ACTION ITEM >>
Write the entries below again, precisely as they appear.

*** Opening of PROVIDED DATA ***

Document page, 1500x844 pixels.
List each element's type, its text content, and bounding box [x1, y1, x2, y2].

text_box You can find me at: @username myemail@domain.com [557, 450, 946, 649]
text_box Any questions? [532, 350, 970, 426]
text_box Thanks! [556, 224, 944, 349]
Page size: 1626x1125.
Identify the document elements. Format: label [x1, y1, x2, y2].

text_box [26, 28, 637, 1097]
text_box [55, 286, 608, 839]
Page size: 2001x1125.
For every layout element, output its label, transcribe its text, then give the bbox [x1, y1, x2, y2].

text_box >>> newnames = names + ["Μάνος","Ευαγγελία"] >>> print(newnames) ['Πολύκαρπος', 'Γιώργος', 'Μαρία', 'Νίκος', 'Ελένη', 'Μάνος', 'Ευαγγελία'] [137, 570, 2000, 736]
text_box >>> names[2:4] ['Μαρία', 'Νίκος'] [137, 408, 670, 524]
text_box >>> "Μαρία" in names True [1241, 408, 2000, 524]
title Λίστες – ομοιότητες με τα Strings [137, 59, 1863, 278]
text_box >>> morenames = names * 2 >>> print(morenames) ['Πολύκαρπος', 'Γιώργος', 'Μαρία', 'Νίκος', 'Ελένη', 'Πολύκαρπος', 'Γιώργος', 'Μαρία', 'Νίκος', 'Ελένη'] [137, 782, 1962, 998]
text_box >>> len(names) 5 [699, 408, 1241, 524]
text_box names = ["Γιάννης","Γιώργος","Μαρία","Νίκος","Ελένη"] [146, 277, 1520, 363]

*** Close of PROVIDED DATA ***

THE COMPLETED TASK >>
Document page, 1500x844 pixels.
List each element's type, its text content, and bounding box [x1, y1, x2, y2].

text_box You can find me at: @username myemail@domain.com [557, 450, 946, 649]
text_box Any questions? [532, 350, 970, 426]
text_box Thanks! [556, 224, 944, 349]
Page size: 1626x1125.
Identify the document elements. Format: label [x1, y1, x2, y2].

text_box [26, 28, 637, 1097]
text_box [55, 286, 608, 839]
Page size: 2001x1125.
For every layout element, output its label, transcribe its text, then give the bbox [x1, y1, x2, y2].

text_box >>> newnames = names + ["Μάνος","Ευαγγελία"] >>> print(newnames) ['Πολύκαρπος', 'Γιώργος', 'Μαρία', 'Νίκος', 'Ελένη', 'Μάνος', 'Ευαγγελία'] [137, 570, 2000, 736]
text_box >>> names[2:4] ['Μαρία', 'Νίκος'] [137, 408, 670, 524]
text_box >>> "Μαρία" in names True [1241, 408, 2000, 524]
title Λίστες – ομοιότητες με τα Strings [137, 59, 1863, 278]
text_box >>> morenames = names * 2 >>> print(morenames) ['Πολύκαρπος', 'Γιώργος', 'Μαρία', 'Νίκος', 'Ελένη', 'Πολύκαρπος', 'Γιώργος', 'Μαρία', 'Νίκος', 'Ελένη'] [137, 782, 1962, 998]
text_box >>> len(names) 5 [699, 408, 1241, 524]
text_box names = ["Γιάννης","Γιώργος","Μαρία","Νίκος","Ελένη"] [146, 277, 1520, 363]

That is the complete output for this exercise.